Islamist extremists attacked an army post and killed at least 13 soldiers watching the Algerian president's televised speech promising reforms, security officials said Saturday.
Two militants in the group were killed by soldiers at the post in Kabyle, some 80 miles (130 kilometers) east of Algiers, the officials said Saturday. They spoke on condition of anonymity because they weren't authorized to speak to the press.
On Saturday, security forces swept areas including the Yakourene forest, a hideout of al-Qaida in the Islamic Maghreb, in a search for other suspects, the officials said.
It was the deadliest attack on security forces since July 2009, when at least 14 soldiers were reported killed in an ambush on a military convoy in Damous, near the northern coastal city of Tipaza.
President Abdelaziz Bouteflika announced constitutional and electoral reforms Friday night "aimed at deepening the democratic process" amid upheavals in neighboring North African countries. In February, he lifted a 19-year-old state of emergency put in place at the start of a brutal Islamist insurgency. An estimated 200,000 people _ insurgents, civilians and soldiers _ were killed after violence erupted in 1992, when the army canceled the country's first multiparty elections and stepped in to prevent a likely victory by a Muslim fundamentalist party.
Security forces have brought calm to much of the country, but sporadic attacks by insurgents continue, particularly in the mountainous Kabyle region, a stronghold for al-Qaida in the Islamic Maghreb, which was officially formed in 2006 from the remnants of an insurgency movement, the Salafist Group for Call and Combat.
There was no immediate claim of responsibility for the attack, but most attacks in Algeria are blamed on al-Qaida in the Islamic Maghreb.
The attack on the army post, located between the towns of Azazga and Yakourene, came as most soldiers watched the speech by Bouteflika, several security officials said. There was a long clash and reinforcements were sent in from Tizi Ouzou, capital of the Kabyle region, the officials said.
Bouteflika, in office for 12 years, has made re-establishing peace a mark of his presidency, luring terrorists back into society with a reconciliation program.
Now, new fissures are reappearing as citizens hold scattered but regular strikes and protests, worrying officials who fear that popular uprisings in neighboring Tunisia and Libya could spread.
The 74-year-old Bouteflika promised to reform the constitution and the electoral process and ease pressure on the media in his Friday night speech.
He said a constitutional commission that includes all political tendencies and constitutional law experts would be set up and charged with making proposals for change _ to be adopted later by referendum or a parliamentary vote.

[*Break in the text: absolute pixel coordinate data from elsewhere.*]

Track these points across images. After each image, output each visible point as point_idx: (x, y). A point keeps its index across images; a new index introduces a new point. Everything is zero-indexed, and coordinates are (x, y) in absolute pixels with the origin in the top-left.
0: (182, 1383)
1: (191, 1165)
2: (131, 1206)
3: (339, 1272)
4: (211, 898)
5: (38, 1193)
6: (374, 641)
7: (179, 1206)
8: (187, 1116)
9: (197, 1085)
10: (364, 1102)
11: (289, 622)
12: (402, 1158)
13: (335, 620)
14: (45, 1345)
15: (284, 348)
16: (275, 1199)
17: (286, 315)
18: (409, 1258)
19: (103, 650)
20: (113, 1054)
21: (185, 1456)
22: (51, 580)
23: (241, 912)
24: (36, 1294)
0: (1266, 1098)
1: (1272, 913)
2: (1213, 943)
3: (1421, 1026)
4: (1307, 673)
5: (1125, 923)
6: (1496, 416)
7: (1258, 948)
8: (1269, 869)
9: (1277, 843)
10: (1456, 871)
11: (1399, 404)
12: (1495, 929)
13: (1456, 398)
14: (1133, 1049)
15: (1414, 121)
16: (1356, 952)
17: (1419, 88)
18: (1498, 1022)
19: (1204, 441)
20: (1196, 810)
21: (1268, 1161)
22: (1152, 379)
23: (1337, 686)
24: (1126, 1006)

He also promised changes in the electoral system so it conforms with the "most modern norms of representative democracies so that the people can express ... their most intimate convictions."
Without lifting the state's grip on television, Bouteflika said a variety of thematic channels would be offered and, more significantly, he vowed to do away with criminal penalties that have limited the independence of newspaper journalists.
However, the promises of reforms were vague with no specific time elements or other guidelines, and the frailness of the president, who has been ailing and was at times barely audible, was among the most striking elements of the speech.